━━━━━ Entries shown
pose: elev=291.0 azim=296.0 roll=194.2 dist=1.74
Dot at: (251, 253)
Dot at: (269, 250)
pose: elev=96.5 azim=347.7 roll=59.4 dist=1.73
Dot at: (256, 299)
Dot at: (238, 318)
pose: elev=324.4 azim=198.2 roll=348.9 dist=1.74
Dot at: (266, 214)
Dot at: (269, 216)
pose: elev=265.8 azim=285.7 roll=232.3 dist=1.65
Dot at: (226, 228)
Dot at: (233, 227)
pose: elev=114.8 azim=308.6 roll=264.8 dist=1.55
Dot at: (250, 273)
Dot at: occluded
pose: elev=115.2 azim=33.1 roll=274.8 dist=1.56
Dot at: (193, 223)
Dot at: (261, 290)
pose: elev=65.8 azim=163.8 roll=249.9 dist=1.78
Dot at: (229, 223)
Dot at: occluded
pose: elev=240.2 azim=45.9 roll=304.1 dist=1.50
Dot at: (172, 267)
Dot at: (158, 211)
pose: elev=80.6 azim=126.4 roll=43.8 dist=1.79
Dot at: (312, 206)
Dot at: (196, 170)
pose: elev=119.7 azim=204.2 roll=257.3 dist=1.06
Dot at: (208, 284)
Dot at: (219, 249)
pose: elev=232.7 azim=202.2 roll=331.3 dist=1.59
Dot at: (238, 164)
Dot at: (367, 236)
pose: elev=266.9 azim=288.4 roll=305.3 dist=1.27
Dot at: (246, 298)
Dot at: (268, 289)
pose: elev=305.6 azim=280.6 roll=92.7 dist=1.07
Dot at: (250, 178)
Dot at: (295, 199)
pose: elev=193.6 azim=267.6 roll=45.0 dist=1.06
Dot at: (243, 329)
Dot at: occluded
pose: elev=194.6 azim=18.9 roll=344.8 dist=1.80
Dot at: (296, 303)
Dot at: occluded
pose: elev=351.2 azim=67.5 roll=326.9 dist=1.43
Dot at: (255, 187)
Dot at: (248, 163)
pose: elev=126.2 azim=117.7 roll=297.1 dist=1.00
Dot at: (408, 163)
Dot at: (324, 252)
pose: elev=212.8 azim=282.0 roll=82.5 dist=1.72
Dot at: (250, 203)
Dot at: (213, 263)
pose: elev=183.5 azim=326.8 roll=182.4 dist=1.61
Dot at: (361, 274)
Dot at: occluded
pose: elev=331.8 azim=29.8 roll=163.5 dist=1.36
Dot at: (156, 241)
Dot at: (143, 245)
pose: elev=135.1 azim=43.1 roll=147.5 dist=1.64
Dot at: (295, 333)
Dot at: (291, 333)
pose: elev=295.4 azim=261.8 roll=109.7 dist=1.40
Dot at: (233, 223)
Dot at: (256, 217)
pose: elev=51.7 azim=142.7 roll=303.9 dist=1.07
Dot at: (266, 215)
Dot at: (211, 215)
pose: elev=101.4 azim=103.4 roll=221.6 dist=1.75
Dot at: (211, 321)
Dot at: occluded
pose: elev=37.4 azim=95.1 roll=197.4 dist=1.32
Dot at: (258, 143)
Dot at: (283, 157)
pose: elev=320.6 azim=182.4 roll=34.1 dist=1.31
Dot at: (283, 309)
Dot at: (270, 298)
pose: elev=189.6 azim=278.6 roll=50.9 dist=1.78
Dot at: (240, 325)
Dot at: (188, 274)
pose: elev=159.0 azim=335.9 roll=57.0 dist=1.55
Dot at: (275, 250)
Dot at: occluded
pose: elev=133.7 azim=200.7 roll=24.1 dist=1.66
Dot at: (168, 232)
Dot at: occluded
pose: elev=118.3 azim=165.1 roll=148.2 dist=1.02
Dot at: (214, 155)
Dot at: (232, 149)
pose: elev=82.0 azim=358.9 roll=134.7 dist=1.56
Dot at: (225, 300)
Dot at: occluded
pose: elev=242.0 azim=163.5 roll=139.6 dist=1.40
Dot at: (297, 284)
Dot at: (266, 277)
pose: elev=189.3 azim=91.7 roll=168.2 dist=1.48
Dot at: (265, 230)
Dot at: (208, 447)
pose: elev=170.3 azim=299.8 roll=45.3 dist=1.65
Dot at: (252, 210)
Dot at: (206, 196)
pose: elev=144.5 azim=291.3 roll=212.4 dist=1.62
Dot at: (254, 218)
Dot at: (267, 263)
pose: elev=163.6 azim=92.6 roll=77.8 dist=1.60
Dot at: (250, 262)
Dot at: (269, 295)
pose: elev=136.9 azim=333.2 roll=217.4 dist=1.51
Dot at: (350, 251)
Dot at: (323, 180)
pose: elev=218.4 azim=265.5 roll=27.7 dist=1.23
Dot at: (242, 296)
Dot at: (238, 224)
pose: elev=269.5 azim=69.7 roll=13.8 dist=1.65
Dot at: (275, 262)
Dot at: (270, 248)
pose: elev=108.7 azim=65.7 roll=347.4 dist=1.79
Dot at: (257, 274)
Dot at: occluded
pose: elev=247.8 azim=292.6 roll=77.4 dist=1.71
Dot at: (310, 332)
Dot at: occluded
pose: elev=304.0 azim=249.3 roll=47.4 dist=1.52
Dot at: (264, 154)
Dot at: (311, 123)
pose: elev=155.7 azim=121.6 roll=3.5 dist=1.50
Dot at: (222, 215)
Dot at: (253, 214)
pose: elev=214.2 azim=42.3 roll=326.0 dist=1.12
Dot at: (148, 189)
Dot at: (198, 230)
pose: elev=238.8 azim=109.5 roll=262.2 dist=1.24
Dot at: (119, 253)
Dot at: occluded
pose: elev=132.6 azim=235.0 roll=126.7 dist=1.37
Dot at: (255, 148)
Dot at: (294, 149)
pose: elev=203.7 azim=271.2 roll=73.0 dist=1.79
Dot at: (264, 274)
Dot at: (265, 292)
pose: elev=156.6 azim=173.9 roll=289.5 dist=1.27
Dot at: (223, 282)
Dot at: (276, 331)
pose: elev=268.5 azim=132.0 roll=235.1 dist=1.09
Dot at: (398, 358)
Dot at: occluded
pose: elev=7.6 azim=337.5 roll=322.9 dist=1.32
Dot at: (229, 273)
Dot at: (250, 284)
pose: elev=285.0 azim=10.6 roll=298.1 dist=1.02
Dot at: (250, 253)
━━━━━━━━━━
__Aim of the exercise__
Can you echo every line of the listing, unchanged, from the line containing "pose: elev=320.6 azim=182.4" through the line containing "Dot at: (253, 214)", inclusive?

__Right answer__
pose: elev=320.6 azim=182.4 roll=34.1 dist=1.31
Dot at: (283, 309)
Dot at: (270, 298)
pose: elev=189.6 azim=278.6 roll=50.9 dist=1.78
Dot at: (240, 325)
Dot at: (188, 274)
pose: elev=159.0 azim=335.9 roll=57.0 dist=1.55
Dot at: (275, 250)
Dot at: occluded
pose: elev=133.7 azim=200.7 roll=24.1 dist=1.66
Dot at: (168, 232)
Dot at: occluded
pose: elev=118.3 azim=165.1 roll=148.2 dist=1.02
Dot at: (214, 155)
Dot at: (232, 149)
pose: elev=82.0 azim=358.9 roll=134.7 dist=1.56
Dot at: (225, 300)
Dot at: occluded
pose: elev=242.0 azim=163.5 roll=139.6 dist=1.40
Dot at: (297, 284)
Dot at: (266, 277)
pose: elev=189.3 azim=91.7 roll=168.2 dist=1.48
Dot at: (265, 230)
Dot at: (208, 447)
pose: elev=170.3 azim=299.8 roll=45.3 dist=1.65
Dot at: (252, 210)
Dot at: (206, 196)
pose: elev=144.5 azim=291.3 roll=212.4 dist=1.62
Dot at: (254, 218)
Dot at: (267, 263)
pose: elev=163.6 azim=92.6 roll=77.8 dist=1.60
Dot at: (250, 262)
Dot at: (269, 295)
pose: elev=136.9 azim=333.2 roll=217.4 dist=1.51
Dot at: (350, 251)
Dot at: (323, 180)
pose: elev=218.4 azim=265.5 roll=27.7 dist=1.23
Dot at: (242, 296)
Dot at: (238, 224)
pose: elev=269.5 azim=69.7 roll=13.8 dist=1.65
Dot at: (275, 262)
Dot at: (270, 248)
pose: elev=108.7 azim=65.7 roll=347.4 dist=1.79
Dot at: (257, 274)
Dot at: occluded
pose: elev=247.8 azim=292.6 roll=77.4 dist=1.71
Dot at: (310, 332)
Dot at: occluded
pose: elev=304.0 azim=249.3 roll=47.4 dist=1.52
Dot at: (264, 154)
Dot at: (311, 123)
pose: elev=155.7 azim=121.6 roll=3.5 dist=1.50
Dot at: (222, 215)
Dot at: (253, 214)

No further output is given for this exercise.